Enron’s  stock  value  continued   to  fall,  so  Lay made efforts to appease the financial community  by explaining  Enron’s income  and  disengaging  Fastow from their SPEs. However, he and several other Enron executives had been selling their stock since 1999 and continued  to do so while aware of the corporation’s serious financial problems.

On October  19, the Wall  Street Journal revealed that  Fastow  had  made  a profit  of over  $7 million from  his SPE activities. This prompted  the  Securities and  Exchange Commission  (SEC) to announce an investigation into these activities. Enron immediately replaced Fastow as CFO and appointed  Jeffrey McMahon  to replace him. Shortly thereafter,  Enron restated  its earnings  downward  by $0.5 billion and increased its debt by $2.6 billion.
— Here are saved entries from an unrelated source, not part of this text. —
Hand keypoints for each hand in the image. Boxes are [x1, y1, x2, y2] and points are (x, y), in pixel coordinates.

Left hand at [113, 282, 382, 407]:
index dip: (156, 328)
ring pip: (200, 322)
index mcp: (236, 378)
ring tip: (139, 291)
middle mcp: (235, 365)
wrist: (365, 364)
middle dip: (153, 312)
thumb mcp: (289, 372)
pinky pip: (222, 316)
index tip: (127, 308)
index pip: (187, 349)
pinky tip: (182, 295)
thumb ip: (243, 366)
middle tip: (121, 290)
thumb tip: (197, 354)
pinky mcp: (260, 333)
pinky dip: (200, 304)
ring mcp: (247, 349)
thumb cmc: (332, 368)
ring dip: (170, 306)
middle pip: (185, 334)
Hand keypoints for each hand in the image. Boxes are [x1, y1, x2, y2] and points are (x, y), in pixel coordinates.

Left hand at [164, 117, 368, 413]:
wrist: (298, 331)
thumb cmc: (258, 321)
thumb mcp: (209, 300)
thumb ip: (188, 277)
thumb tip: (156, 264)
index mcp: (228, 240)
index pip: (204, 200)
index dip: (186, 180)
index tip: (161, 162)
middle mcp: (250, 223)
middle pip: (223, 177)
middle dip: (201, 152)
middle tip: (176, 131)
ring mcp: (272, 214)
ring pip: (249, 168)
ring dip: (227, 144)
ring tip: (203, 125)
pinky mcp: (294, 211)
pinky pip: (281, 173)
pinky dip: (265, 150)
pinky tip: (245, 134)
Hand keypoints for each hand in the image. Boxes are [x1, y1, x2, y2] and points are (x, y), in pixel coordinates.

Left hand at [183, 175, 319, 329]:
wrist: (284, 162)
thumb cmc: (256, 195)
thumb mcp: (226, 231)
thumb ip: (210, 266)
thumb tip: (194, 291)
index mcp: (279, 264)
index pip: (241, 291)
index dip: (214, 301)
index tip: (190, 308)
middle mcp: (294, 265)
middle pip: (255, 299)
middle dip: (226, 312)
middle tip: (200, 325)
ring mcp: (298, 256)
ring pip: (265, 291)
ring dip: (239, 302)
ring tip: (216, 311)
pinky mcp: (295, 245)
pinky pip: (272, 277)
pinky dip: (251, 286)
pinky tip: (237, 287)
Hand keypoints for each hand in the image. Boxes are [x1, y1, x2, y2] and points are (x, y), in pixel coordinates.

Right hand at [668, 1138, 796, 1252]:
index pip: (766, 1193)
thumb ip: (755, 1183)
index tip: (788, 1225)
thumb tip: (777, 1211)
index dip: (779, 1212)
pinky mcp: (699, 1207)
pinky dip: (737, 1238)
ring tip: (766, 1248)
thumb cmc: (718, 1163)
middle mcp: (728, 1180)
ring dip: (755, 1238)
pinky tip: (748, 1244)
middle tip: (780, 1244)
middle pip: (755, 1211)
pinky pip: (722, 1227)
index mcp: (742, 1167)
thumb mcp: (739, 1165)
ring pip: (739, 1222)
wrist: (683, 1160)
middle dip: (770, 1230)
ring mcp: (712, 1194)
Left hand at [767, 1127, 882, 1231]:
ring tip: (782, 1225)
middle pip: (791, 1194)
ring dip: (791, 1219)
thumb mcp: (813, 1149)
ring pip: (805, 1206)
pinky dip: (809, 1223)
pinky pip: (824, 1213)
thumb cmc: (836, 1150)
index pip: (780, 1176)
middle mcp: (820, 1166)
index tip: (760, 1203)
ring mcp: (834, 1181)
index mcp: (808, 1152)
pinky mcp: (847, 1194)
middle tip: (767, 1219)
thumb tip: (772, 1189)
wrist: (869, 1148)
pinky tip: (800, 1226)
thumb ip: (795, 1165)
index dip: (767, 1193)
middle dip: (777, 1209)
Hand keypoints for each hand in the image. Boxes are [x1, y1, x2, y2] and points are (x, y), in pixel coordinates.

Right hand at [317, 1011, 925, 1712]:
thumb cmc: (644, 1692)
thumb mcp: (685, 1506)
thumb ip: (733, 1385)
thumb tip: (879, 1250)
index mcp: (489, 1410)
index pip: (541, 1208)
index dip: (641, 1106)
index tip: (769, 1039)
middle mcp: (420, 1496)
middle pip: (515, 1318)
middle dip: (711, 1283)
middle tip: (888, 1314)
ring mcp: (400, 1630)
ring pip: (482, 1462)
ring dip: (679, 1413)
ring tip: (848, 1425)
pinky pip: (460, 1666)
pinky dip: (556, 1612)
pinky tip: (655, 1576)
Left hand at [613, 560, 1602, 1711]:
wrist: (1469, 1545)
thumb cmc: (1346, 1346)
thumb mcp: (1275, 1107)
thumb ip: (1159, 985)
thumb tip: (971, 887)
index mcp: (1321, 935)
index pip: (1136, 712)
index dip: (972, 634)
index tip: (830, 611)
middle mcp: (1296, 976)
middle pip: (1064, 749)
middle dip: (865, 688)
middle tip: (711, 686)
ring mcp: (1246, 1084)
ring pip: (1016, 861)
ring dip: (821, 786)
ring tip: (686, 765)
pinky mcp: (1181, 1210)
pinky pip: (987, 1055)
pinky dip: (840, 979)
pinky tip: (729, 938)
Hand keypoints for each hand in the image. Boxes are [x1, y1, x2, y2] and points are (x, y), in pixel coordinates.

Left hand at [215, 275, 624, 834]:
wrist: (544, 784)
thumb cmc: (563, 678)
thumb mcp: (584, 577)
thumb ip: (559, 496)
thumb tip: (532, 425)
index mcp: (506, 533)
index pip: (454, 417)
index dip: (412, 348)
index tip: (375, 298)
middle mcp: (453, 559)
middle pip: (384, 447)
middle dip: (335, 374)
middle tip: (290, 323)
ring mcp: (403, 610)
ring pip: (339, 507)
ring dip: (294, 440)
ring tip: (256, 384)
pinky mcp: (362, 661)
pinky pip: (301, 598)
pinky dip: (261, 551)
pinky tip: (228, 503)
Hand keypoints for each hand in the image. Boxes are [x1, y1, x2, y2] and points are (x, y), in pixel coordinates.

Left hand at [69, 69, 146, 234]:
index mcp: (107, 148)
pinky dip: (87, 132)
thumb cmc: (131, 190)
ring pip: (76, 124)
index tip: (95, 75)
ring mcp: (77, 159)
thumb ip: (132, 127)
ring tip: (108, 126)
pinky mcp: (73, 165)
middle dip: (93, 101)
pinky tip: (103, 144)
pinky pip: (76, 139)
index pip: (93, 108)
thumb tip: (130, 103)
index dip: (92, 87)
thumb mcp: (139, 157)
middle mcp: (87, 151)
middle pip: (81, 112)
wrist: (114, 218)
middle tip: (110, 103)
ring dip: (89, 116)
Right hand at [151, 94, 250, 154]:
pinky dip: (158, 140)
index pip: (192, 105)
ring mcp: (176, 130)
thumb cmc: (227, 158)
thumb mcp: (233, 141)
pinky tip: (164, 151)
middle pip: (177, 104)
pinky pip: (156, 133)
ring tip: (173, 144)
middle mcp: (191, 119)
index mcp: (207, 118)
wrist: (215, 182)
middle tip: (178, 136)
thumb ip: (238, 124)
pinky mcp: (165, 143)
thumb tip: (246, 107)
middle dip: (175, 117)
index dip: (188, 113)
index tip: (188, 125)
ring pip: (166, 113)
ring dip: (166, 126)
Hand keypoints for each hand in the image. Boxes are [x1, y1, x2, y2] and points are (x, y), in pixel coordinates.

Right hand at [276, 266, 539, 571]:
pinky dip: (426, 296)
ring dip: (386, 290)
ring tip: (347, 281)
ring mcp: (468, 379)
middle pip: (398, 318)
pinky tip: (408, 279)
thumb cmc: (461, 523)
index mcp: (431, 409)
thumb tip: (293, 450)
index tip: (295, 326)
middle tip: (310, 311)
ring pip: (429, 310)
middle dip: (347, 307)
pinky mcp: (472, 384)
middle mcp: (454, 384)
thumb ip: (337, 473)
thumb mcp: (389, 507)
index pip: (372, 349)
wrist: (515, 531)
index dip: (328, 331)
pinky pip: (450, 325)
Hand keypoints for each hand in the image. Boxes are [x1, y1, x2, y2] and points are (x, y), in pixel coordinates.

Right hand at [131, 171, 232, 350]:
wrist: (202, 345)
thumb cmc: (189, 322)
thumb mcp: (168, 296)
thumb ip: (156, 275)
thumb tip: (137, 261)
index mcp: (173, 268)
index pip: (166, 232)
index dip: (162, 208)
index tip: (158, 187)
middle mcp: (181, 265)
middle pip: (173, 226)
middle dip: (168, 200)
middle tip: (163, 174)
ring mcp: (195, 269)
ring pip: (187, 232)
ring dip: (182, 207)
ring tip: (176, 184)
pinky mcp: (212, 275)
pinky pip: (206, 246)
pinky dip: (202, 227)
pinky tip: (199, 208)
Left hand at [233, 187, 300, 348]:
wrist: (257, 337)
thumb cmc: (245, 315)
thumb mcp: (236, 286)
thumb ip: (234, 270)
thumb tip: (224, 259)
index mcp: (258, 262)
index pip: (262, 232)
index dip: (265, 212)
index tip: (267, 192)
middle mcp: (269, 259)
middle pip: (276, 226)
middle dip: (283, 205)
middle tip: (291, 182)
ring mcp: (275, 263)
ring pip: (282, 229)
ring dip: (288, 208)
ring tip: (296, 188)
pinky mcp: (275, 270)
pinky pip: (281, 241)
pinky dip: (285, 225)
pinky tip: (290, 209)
Dynergy opened  a bid to buy Enron  on November  9, supported  by Chevron  Texaco,  though  they pulled out of the deal three weeks later following an announcement of a further $700 million loss. Enron’s credit rating crashed to the extent that on December 2 they filed for bankruptcy under Chapter 11 protection. On January 23, 2002, Lay resigned. A report  by William Powers following an inquiry by Enron’s Special Investigation  Committee  blamed  Lay, Skilling, and  accounting  firm Arthur  Andersen  for the  collapse. A subsequent  hearing found Arthur Andersen, Enron’s auditors, to be guilty of obstruction of justice for shredding  documents  while aware of a pending investigation by the SEC.

In May 2006, Lay and Skilling were found  guilty of fraud and conspiracy, although Lay died of a heart attack six weeks later and his conviction was quashed. Skilling was sentenced to 24 years in prison and Fastow to seven years, with lesser sentences handed out to  others.  Enron  stockholders  are  still working  to minimize their losses.

Bibliography:   

  1. Stephen Arbogast, Resisting Corporate Corruption:  Lessons in  Practical Ethics from  the  Enron Wreckage (Scrivener, 2008);
  2. Robert L. Bradley, Corporate Social Responsibility  and  Energy:  Lessons From  Enron (Institute  for Study of Economics  and  the  Environment, Lindenwood University, 2008);
  3. Kurt Eichenwald, Conspiracy of Fools: A True Story: Collapse of the Enron Corporation: Hearing Before the Committee on Commerce, Science, and Transportation (U.S. G.P.O., 2005);
  4. Gladwell, “Open Secrets: Enron and the Perils of Full Disclosure,” New Yorker (January 8, 2007);
  5. Helman and D. Fisher, “Crime Pays the Enron Trial Will Have One Happy Result: For the Market Value of the Prosecutors,” Forbes (v.177/13, June 19, 2006);
  6. John Kroger, Convictions: A Prosecutor’s Battles Against Mafia Killers, Drug Kingpins, and  Enron Thieves (Farrar, Straus,  and  Giroux,  2008);
  7. Bethany McLean  and  Peter Elkind, “Enron Diary,” Fortune (v.153/4, 2006);
  8. Powers, Jr., Report of Investigation by the Special Investigative Committee of the Board of Directors of Enron Corp. (February 1, 2002);
  9. Malcolm S. Salter, Innovation Corrupted: The Origins and Legacy of Enron’s Collapse (Harvard University Press, 2008).